◆ REQUIREMENT
Output the listing exactly, without its pictures.
===== DATA PROVIDED =====
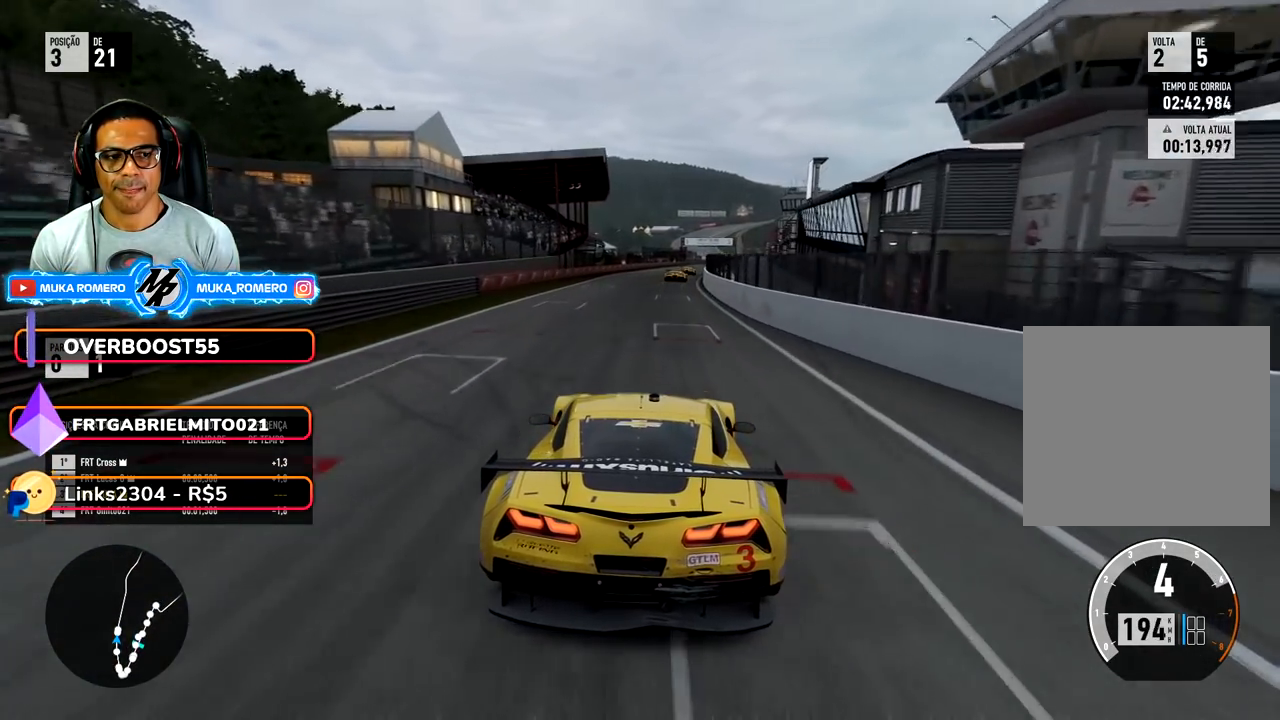
{"buttons": ["R2"], "left_stick": "right", "right_stick": "center", "events": [[83, "left_stick", "center"], [217, "left_stick", "right"], [367, "left_stick", "center"], [483, "left_stick", "right"]]}
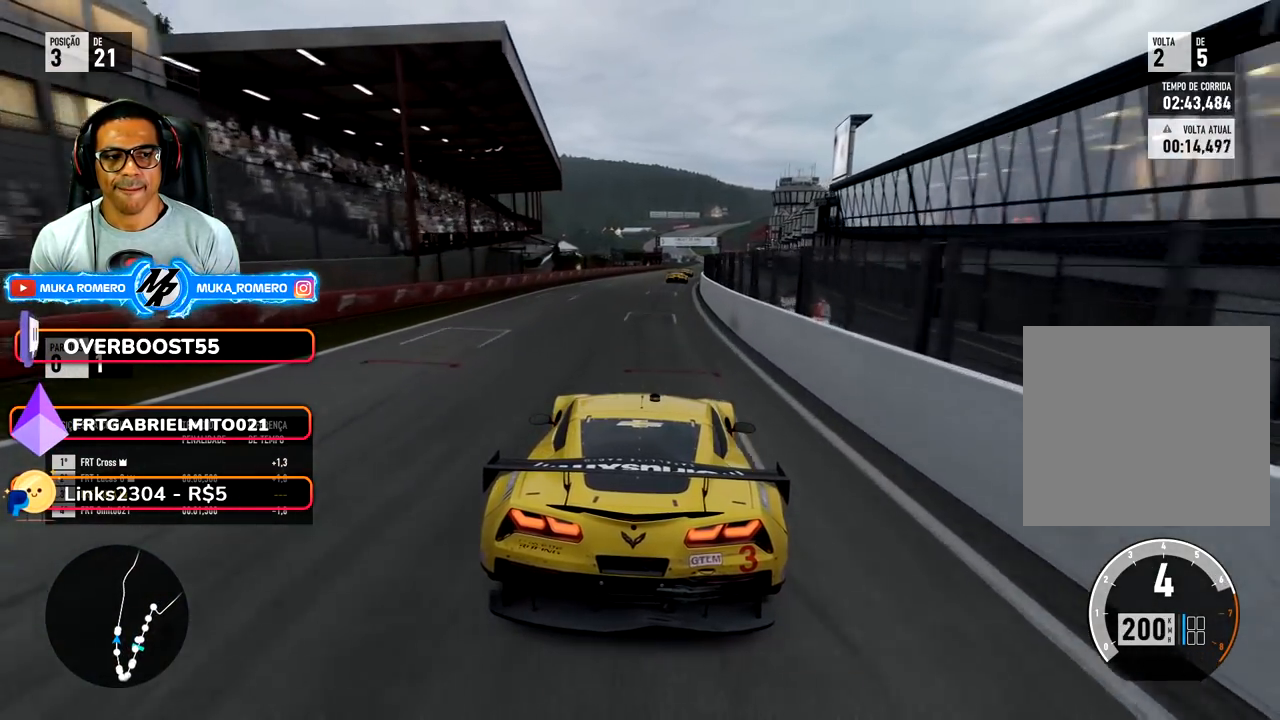
{"buttons": ["R2"], "left_stick": "center", "right_stick": "center", "events": [[133, "left_stick", "center"], [233, "left_stick", "right"], [400, "left_stick", "center"]]}
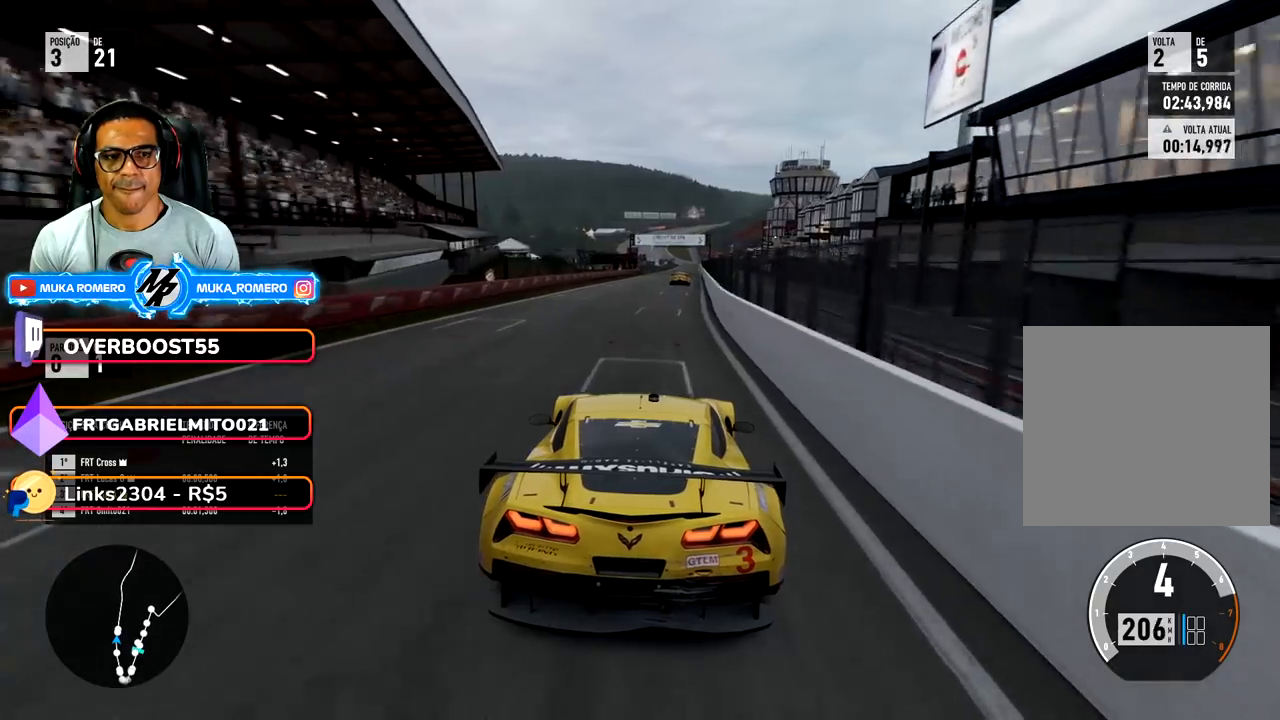
{"buttons": ["R2"], "left_stick": "center", "right_stick": "center", "events": [[17, "left_stick", "right"], [167, "left_stick", "center"], [300, "left_stick", "right"], [450, "left_stick", "center"]]}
=====
◆ EXERCISE RESULT
{"buttons": ["R2"], "left_stick": "right", "right_stick": "center", "events": [[83, "left_stick", "center"], [217, "left_stick", "right"], [367, "left_stick", "center"], [483, "left_stick", "right"]]}
{"buttons": ["R2"], "left_stick": "center", "right_stick": "center", "events": [[133, "left_stick", "center"], [233, "left_stick", "right"], [400, "left_stick", "center"]]}
{"buttons": ["R2"], "left_stick": "center", "right_stick": "center", "events": [[17, "left_stick", "right"], [167, "left_stick", "center"], [300, "left_stick", "right"], [450, "left_stick", "center"]]}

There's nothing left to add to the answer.